Following up on Tuesday's post discussing how emerging markets were holding on for dear life, we wanted to highlight their relative strength compared to the S&P 500. The chart below shows the relative strength of the emerging market ETF (NYSEARCA:EEM) compared to the S&P 500 ETF (NYSEARCA:SPY). A rising line indicates that emerging markets are outperforming the S&P 500 and vice versa when the line is falling.
The current bull market in US equities started out with emerging markets outperforming the S&P 500. After the first year and a half, though, there was a notable shift where the US took the leadership role. Since then, it has been a pretty steady decline in relative strength of emerging markets. In fact, in early July, EEM hit a bull market low on a relative basis.
The lower chart shows the relative strength of emerging markets and the S&P 500 over just the last six months. Here, we saw steady underperformance on the part of EEM through the summer. Towards the end of the summer, though, the S&P 500 faltered and emerging markets started to outperform through mid-October. Since mid-October, US equities have once again taken the leadership role and EEM is back near multi-year lows on a relative basis. What is important to note here is that in the period leading up to the government shutdown and debate over the debt ceiling, investors rotated out of US stocks.

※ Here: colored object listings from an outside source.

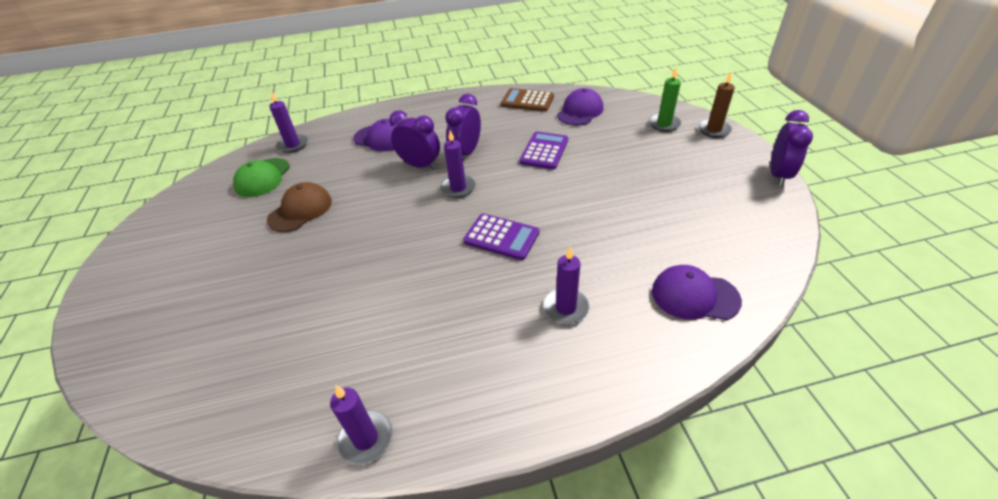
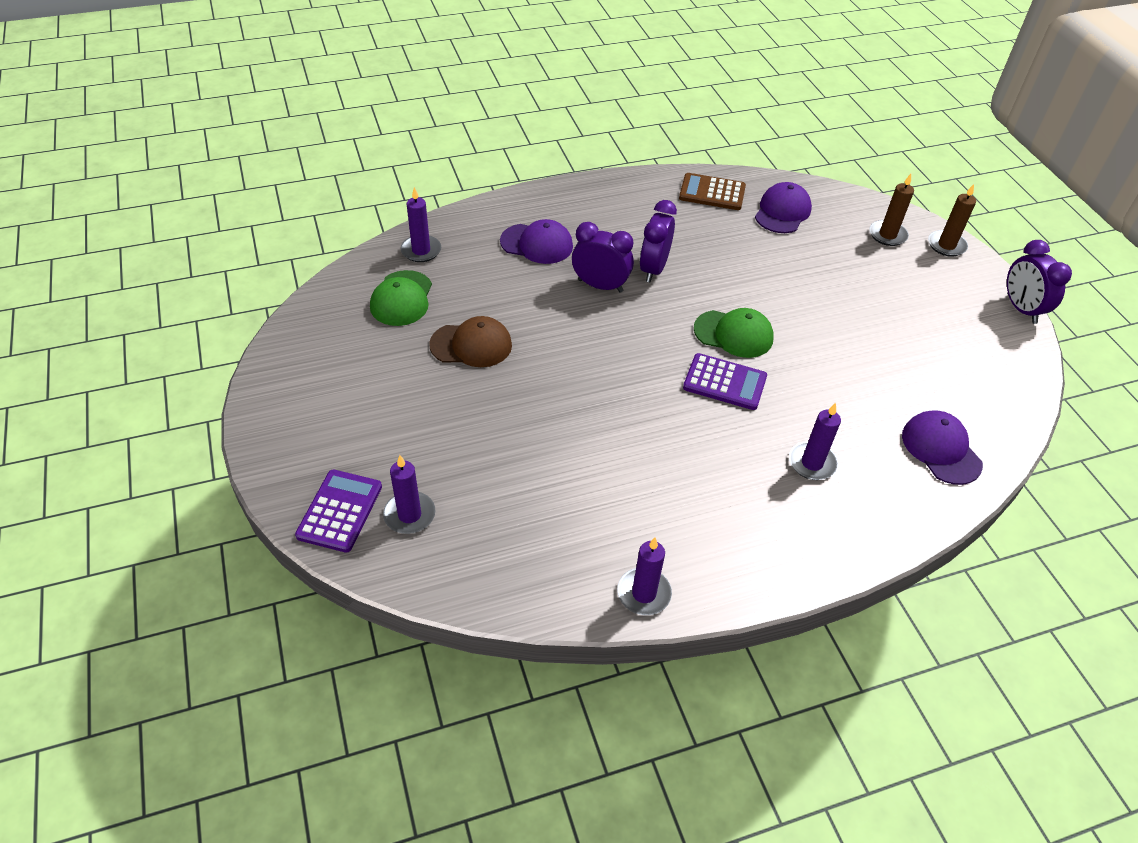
camera: 10 degrees left, 5 degrees up
brown cap [267,182,332,232] -> brown cap turned 60 degrees clockwise [429,316,512,367]
purple candle [440,130,476,198] -> purple candle moved to [383,455,435,534]
purple calculator [519,131,568,169] -> purple calculator moved to [295,470,382,553]
green candle [649,68,681,132] -> brown candle [869,174,914,246]
purple cap [652,265,742,320] -> purple cap turned 60 degrees clockwise [902,410,983,485]
purple clock [771,110,813,186] -> purple clock turned 150 degrees clockwise [1007,240,1072,324]
none -> green cap [694,308,774,358]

However, right when the market's caught wind of the deal on the shutdown and debt ceiling, investors quickly rotated back into the S&P 500.
Looking ahead to early next year when the debt ceiling will have to be raised again (by 2/7), investors should keep the last six months in mind. If signs start to point towards another protracted and messy debate over the debt ceiling, we would expect US equities to start underperforming again early next year. If, however, politicians in Washington can miraculously work out an agreement in a smooth manner, we would expect US equities to continue outperforming.